» **LISTED RECORDS**:

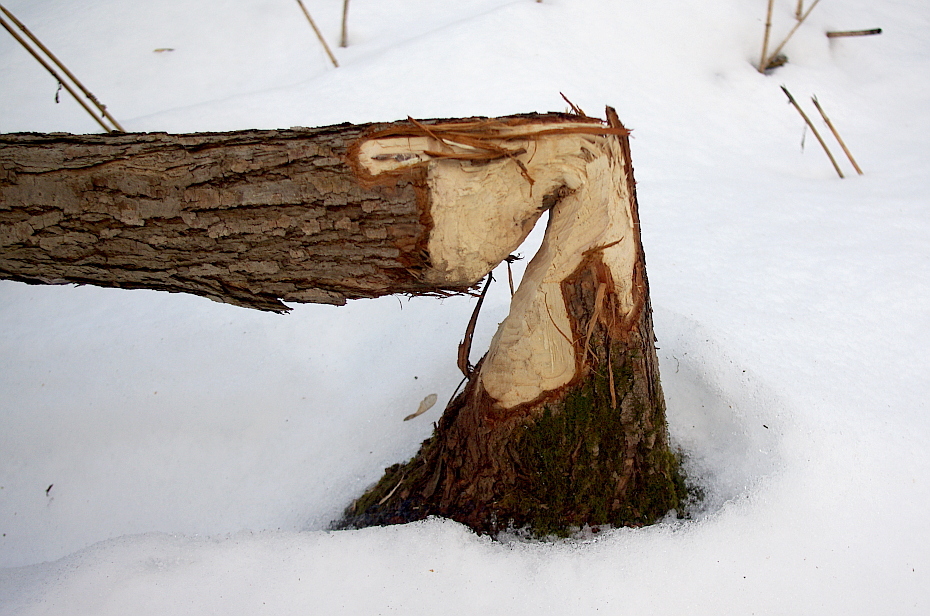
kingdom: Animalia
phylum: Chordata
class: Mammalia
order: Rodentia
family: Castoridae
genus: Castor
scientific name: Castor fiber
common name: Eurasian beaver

--

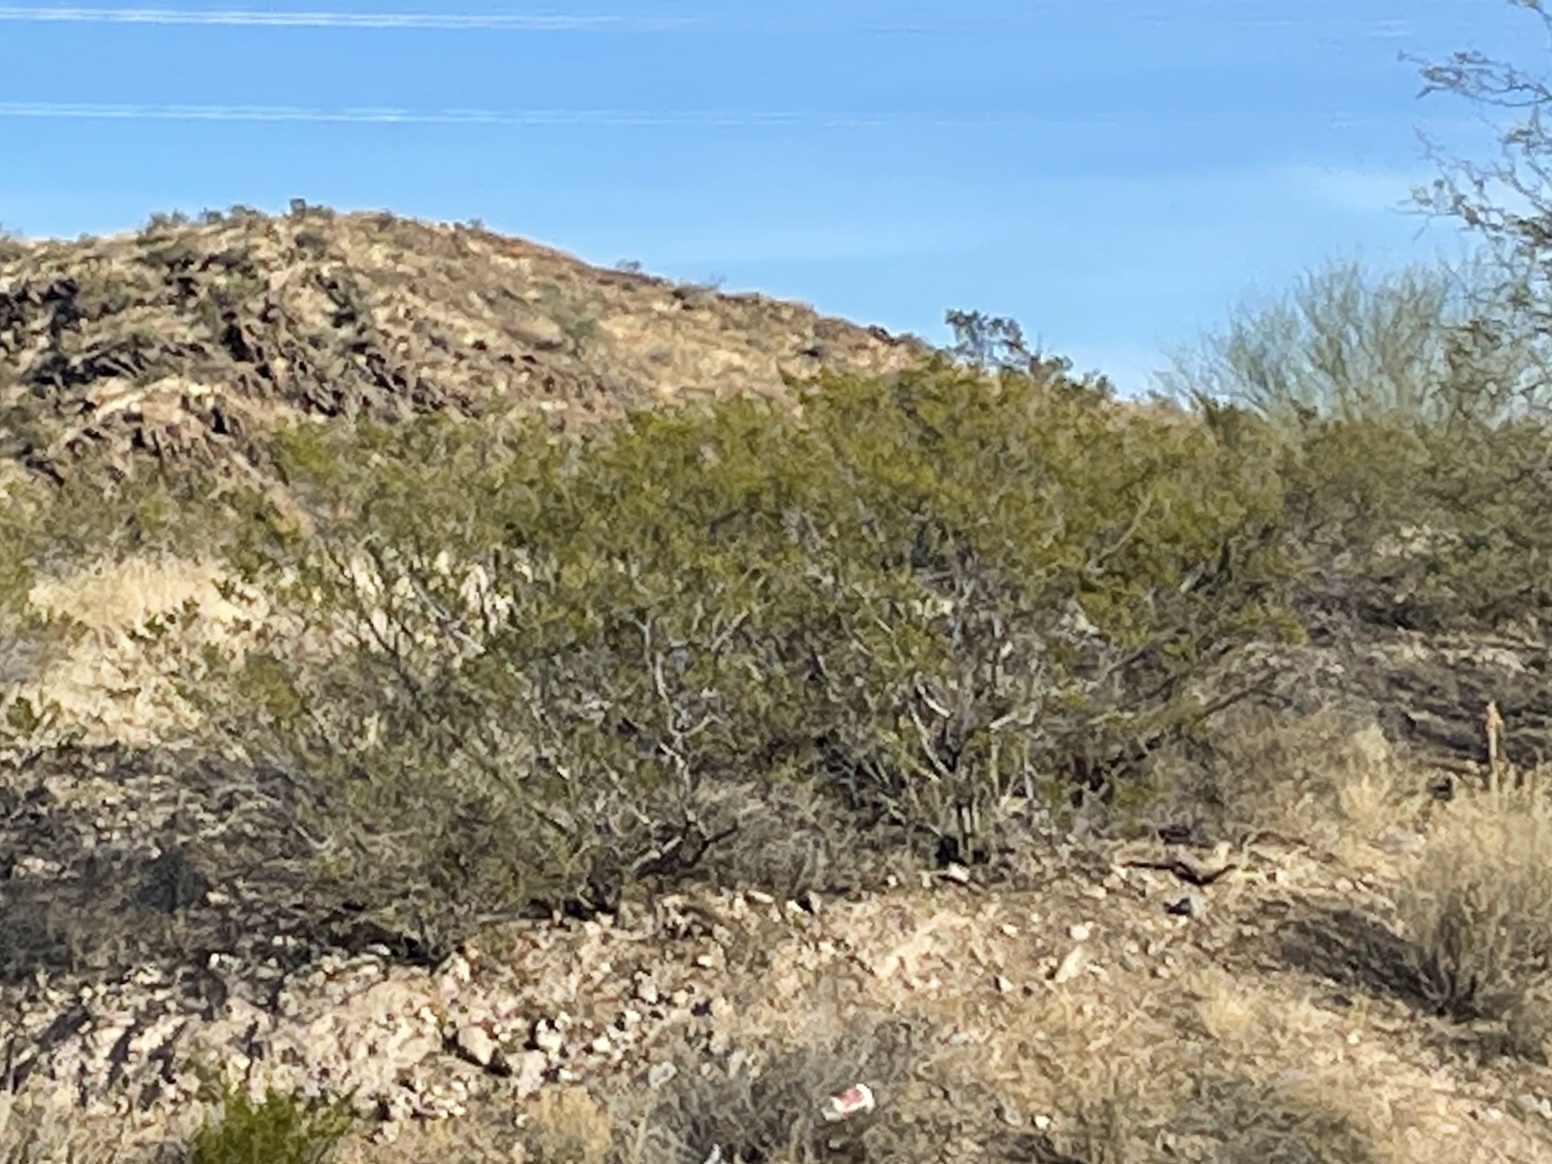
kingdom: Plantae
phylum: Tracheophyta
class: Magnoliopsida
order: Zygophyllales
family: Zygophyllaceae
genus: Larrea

» **WRITTEN PROBLEM**: Reproduce the rows word for word, starting at the line with "phylum: Chordata" and continuing up to and including the line with "scientific name: Castor fiber".

» **COMPLETE ANSWER**:
phylum: Chordata
class: Mammalia
order: Rodentia
family: Castoridae
genus: Castor
scientific name: Castor fiber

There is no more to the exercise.